• [What the exercise asks]:
Copy the items word for word, starting at the line that contains "Marcus zieht Schlussstrich" and ending with the last line of the items, including both. Leave the pictures out of your answer.

• [Data for review]:
* * *

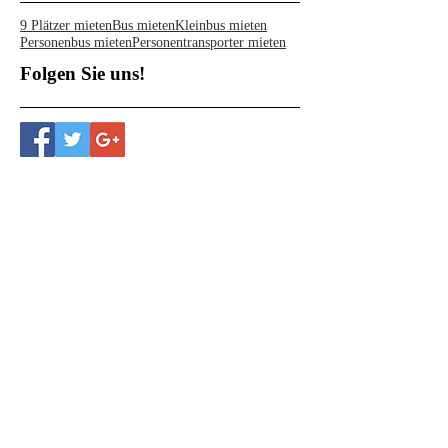
9 Plätzer mieten
Bus mieten
Kleinbus mieten
Personenbus mieten
Personentransporter mieten
Folgen Sie uns!
Standorte
Personenbus Vermietung Zürich
Grossrietstrasse 11c
8606 Volketswil (Nänikon)
Personebus Vermietung Winterthur
St. Gallerstrasse 188
8404 Winterthur (Grüze)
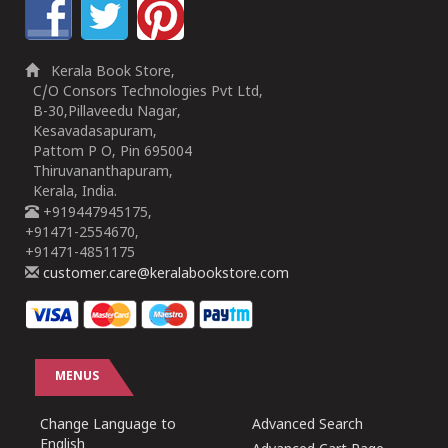
Kerala Book Store,
C/O Consors Technologies Pvt Ltd,
B-30,Pillaveedu Nagar,
Kesavadasapuram,
Pattom P O, Pin 695004
Thiruvananthapuram,
Kerala, India.
+919447945175,
+91471-2554670,
+91471-4851175
customer.care@keralabookstore.com
MENUS
Change Language to
Advanced Search
English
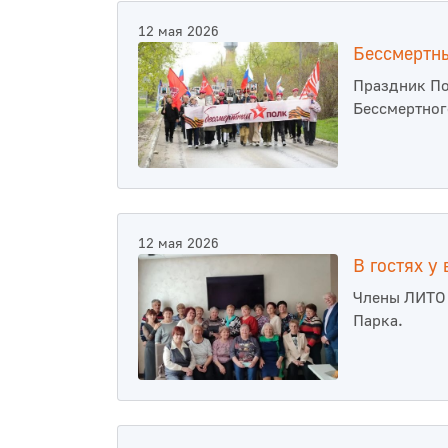
12 мая 2026
Бессмертн
Праздник По
Бессмертног
12 мая 2026
В гостях у
Члены ЛИТО 
Парка.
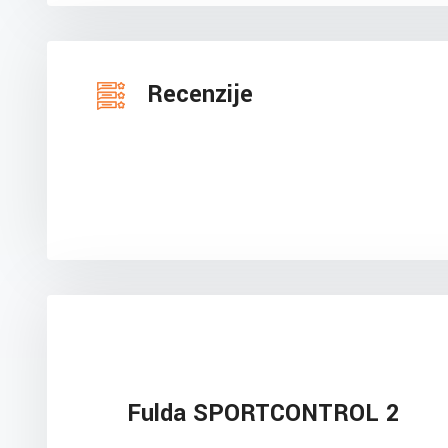
Recenzije
Fulda SPORTCONTROL 2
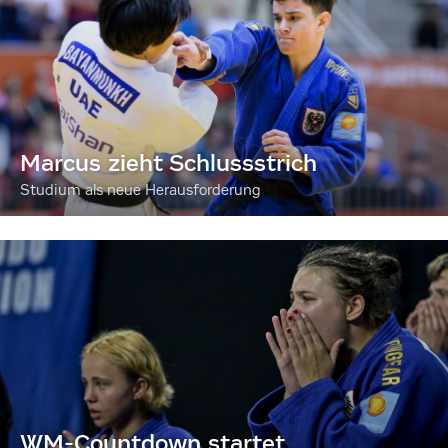
Marcus zieht Schlussstrich
Studium als neue Herausforderung
WM-Countdown startet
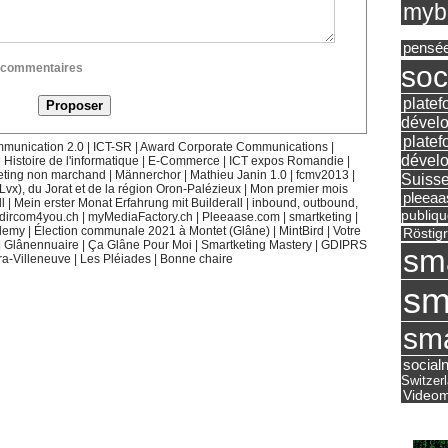
mybu
pensé
soc
ux commentaires
platef
dévelo
platef
munication 2.0
|
ICT-SR
|
Award Corporate Communications
|
dévelo
|
Histoire de l'informatique
|
E-Commerce
|
ICT expos Romandie
|
eting non marchand
|
Männerchor
|
Mathieu Janin 1.0
|
fcmv2013
|
Suisse
(Lvx), du Jorat et de la région Oron-Palézieux
|
Mon premier mois
pleea
l
|
Mein erster Monat Erfahrung mit Builderall
|
inbound, outbound,
publiqu
dircom4you.ch
|
myMediaFactory.ch
|
Pleeaase.com
|
smartketing
|
demy
|
Élection communale 2021 à Montet (Glâne)
|
MintBird
|
Votre
Röstig
|
Glânennuaire
|
Ça Glâne Pour Moi
|
Smartketing Mastery
|
GDIPRS
sm
ra-Villeneuve
|
Les Pléiades
|
Bonne chaire
sm
sma
social
Switzer
Videom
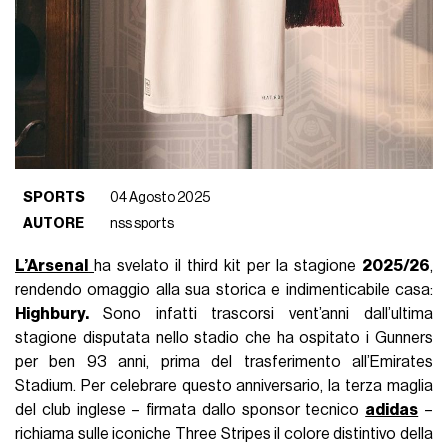
SPORTS
04 Agosto 2025
AUTORE
nss sports
L’Arsenal
ha svelato il third kit per la stagione
2025/26
,
rendendo omaggio alla sua storica e indimenticabile casa:
Highbury.
Sono infatti trascorsi vent’anni dall’ultima
stagione disputata nello stadio che ha ospitato i Gunners
per ben 93 anni, prima del trasferimento all’Emirates
Stadium. Per celebrare questo anniversario, la terza maglia
del club inglese – firmata dallo sponsor tecnico
adidas
–
richiama sulle iconiche Three Stripes il colore distintivo della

* * *

• [Reply]:
Marcus zieht Schlussstrich
Studium als neue Herausforderung
WM-Countdown startet
mybu
pensé
soc
ux commentaires
platef
dévelo
platef
munication 2.0
|
ICT-SR
|
Award Corporate Communications
|
dévelo
|
Histoire de l'informatique
|
E-Commerce
|
ICT expos Romandie
|
eting non marchand
|
Männerchor
|
Mathieu Janin 1.0
|
fcmv2013
|
Suisse
(Lvx), du Jorat et de la région Oron-Palézieux
|
Mon premier mois
pleea
l
|
Mein erster Monat Erfahrung mit Builderall
|
inbound, outbound,
publiqu
dircom4you.ch
|
myMediaFactory.ch
|
Pleeaase.com
|
smartketing
|
demy
|
Élection communale 2021 à Montet (Glâne)
|
MintBird
|
Votre
Röstig
|
Glânennuaire
|
Ça Glâne Pour Moi
|
Smartketing Mastery
|
GDIPRS
sm
ra-Villeneuve
|
Les Pléiades
|
Bonne chaire
sm
sma
social
Switzer
Videom
SPORTS
04 Agosto 2025
AUTORE
nss sports
L’Arsenal
ha svelato il third kit per la stagione
2025/26
,
rendendo omaggio alla sua storica e indimenticabile casa:
Highbury.
Sono infatti trascorsi vent’anni dall’ultima
stagione disputata nello stadio che ha ospitato i Gunners
per ben 93 anni, prima del trasferimento all’Emirates
Stadium. Per celebrare questo anniversario, la terza maglia
del club inglese – firmata dallo sponsor tecnico
adidas
–
richiama sulle iconiche Three Stripes il colore distintivo della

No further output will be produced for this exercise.